• [Consigne 1]: Recopiez les enregistrements en commençant au début et en terminant à la ligne contenant « The first season », incluse, en remplaçant « timeboxing » par « time blocking » sans rien changer d'autre. Laissez les images de côté dans votre réponse.
• [Consigne 2]: Reprenez l'article sur le départ de Claudie Haigneré vers la station spatiale et poursuivez-le à partir de sa dernière phrase.

• [Extrait]:
>>>

LE MONDE : lundi 22 octobre 2001

Claudie Haigneré en route pour la station spatiale internationale

MARIE-PIERRE SUBTIL

Pour la deuxième fois de sa carrière, la cosmonaute Claudie Haigneré, 44 ans, s'est envolée, dimanche 21 octobre, de la base spatiale de Baïkonour (Kazakhstan). Le centre national d'études spatiales (CNES) a payé quelque 12 millions de dollars pour cette mission baptisée "Andromède". La Française sera accompagnée de deux Russes, Victor Afanassiev et Constantin Kozeïev. Leur vaisseau Soyouz devrait s'amarrer à l'ISS dans la matinée du 23 octobre.

MOSCOU correspondance

C'est un rituel, que l'équipage a respecté avec un plaisir évident. Le commandant, Victor Afanassiev, un "vieux routier" de l'espace, s'est longuement appliqué, cherchant les mots justes pour rendre hommage aux anciens. Puis ses deux acolytes, les ingénieurs de bord Claudie Haigneré et Constantin Kozeïev, assis comme lui derrière le bureau de Youri Gagarine, figé dans son décor des années 1960, ont signé le texte. Avant chaque vol dans l'espace, les astronautes russes ajoutent une page au livre d'or des équipages, sacrifiant à un rituel qui passe aussi par un dépôt de roses sur la place Rouge.

La scène se passait à la Cité des étoiles, le centre d'entraînement des astronautes russes, à une trentaine de kilomètres du centre de Moscou, dix jours avant que l'équipage ne s'envole, dimanche 21 octobre, depuis Baïkonour (Kazakhstan) à bord d'un vaisseau Soyouz en direction de la Station spatiale internationale (ISS). "Une aventure humaine. Ici, une grande place est tenue par l'individu", se réjouissait Claudie Haigneré, qui vient de passer neuf mois à la Cité des étoiles pour préparer ce vol et parle très correctement le russe.

<<<

• [Données de l'exercice]:
>>>

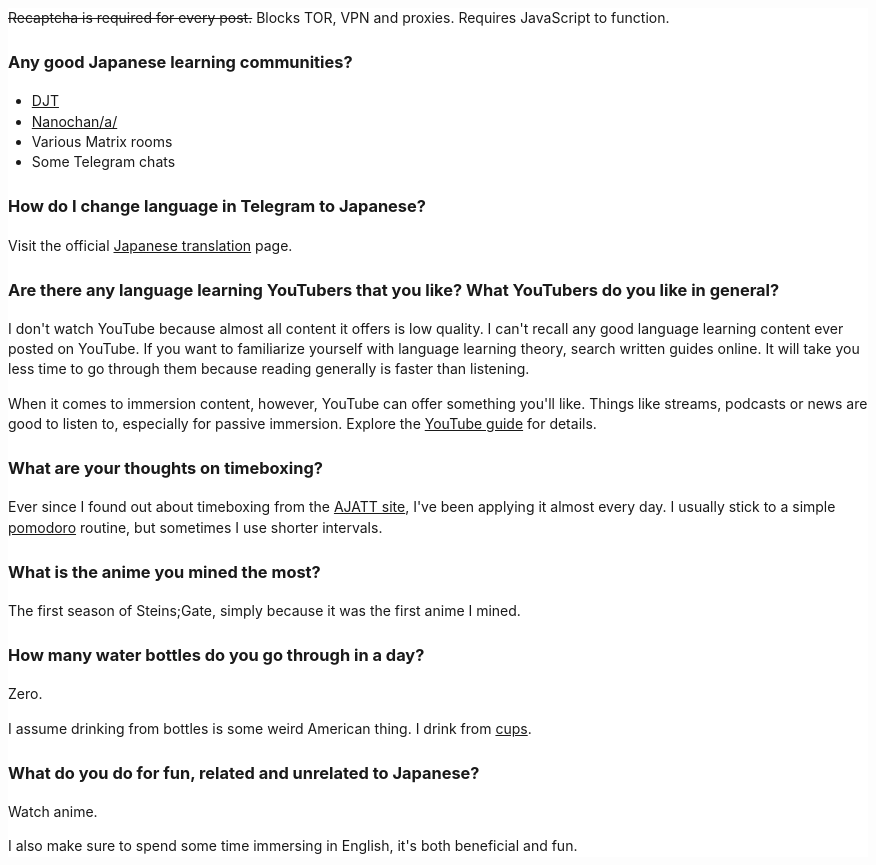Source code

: ~~Recaptcha is required for every post.~~
Blocks TOR, VPN and proxies.
Requires JavaScript to function.

### Any good Japanese learning communities?

* [DJT](join-our-community.html)
* [Nanochan/a/](http://nanochanqzaytwlydykbg5nxkgyjxk3zsrctxuoxdmbx5jbh2ydyprid.onion/a/)
* Various Matrix rooms
* Some Telegram chats

### How do I change language in Telegram to Japanese?

Visit the official [Japanese translation](https://translations.telegram.org/ja) page.

### Are there any language learning YouTubers that you like? What YouTubers do you like in general?

I don't watch YouTube because almost all content it offers is low quality.
I can't recall any good language learning content ever posted on YouTube.
If you want to familiarize yourself with language learning theory, search written guides online.
It will take you less time to go through them because reading generally is faster than listening.

When it comes to immersion content, however, YouTube can offer something you'll like.
Things like streams, podcasts or news are good to listen to, especially for passive immersion.
Explore the [YouTube guide](immersion-with-youtube.html) for details.

### What are your thoughts on timeboxing?

Ever since I found out about timeboxing from the
[AJATT site](http://www.alljapaneseallthetime.com/blog/secrets-to-smoother-srsing-part-5-timeboxing/),
I've been applying it almost every day.
I usually stick to a simple [pomodoro](https://en.wikipedia.org/wiki/Pomodoro_Technique) routine,
but sometimes I use shorter intervals.

### What is the anime you mined the most?

The first season of Steins;Gate, simply because it was the first anime I mined.

### How many water bottles do you go through in a day?

Zero.

I assume drinking from bottles is some weird American thing.
I drink from [cups](https://en.wikipedia.org/wiki/Cup).

### What do you do for fun, related and unrelated to Japanese?

Watch anime.

I also make sure to spend some time immersing in English, it's both beneficial and fun.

<<<

• [Réponse 1]:
Source code

: ~~Recaptcha is required for every post.~~
Blocks TOR, VPN and proxies.
Requires JavaScript to function.

### Any good Japanese learning communities?

* [DJT](join-our-community.html)
* [Nanochan/a/](http://nanochanqzaytwlydykbg5nxkgyjxk3zsrctxuoxdmbx5jbh2ydyprid.onion/a/)
* Various Matrix rooms
* Some Telegram chats

### How do I change language in Telegram to Japanese?

Visit the official [Japanese translation](https://translations.telegram.org/ja) page.

### Are there any language learning YouTubers that you like? What YouTubers do you like in general?

I don't watch YouTube because almost all content it offers is low quality.
I can't recall any good language learning content ever posted on YouTube.
If you want to familiarize yourself with language learning theory, search written guides online.
It will take you less time to go through them because reading generally is faster than listening.

When it comes to immersion content, however, YouTube can offer something you'll like.
Things like streams, podcasts or news are good to listen to, especially for passive immersion.
Explore the [YouTube guide](immersion-with-youtube.html) for details.

### What are your thoughts on time blocking?

Ever since I found out about time blocking from the
[AJATT site](http://www.alljapaneseallthetime.com/blog/secrets-to-smoother-srsing-part-5-time blocking/),
I've been applying it almost every day.
I usually stick to a simple [pomodoro](https://en.wikipedia.org/wiki/Pomodoro_Technique) routine,
but sometimes I use shorter intervals.

### What is the anime you mined the most?

The first season of Steins;Gate, simply because it was the first anime I mined.

• [Réponse 2]:
L'astronaute française, qui a rejoint en 1999 le corps des astronautes de l'Agence spatiale européenne (ESA), sera la première Européenne à effectuer un "vol taxi" en direction de l'ISS. La mission durera dix jours, dont huit passés à bord de la station en compagnie des actuels locataires : les Russes Vladimir Dezhurov et Mikhaïl Tyurin et l'Américain Franck Culberston. L'objectif principal de ce vol : apporter un vaisseau Soyouz tout frais à ces trois hommes - dans l'ISS depuis le 12 août - pour permettre demain leur retour sur Terre ou leur sauvetage précipité en cas d'accident dans l'ISS. Pour cette raison, Claudie Haigneré repartira à bord du Soyouz moins récent, actuellement accroché à la station. Les Soyouz doivent en effet être remplacés tous les six mois pour des raisons techniques.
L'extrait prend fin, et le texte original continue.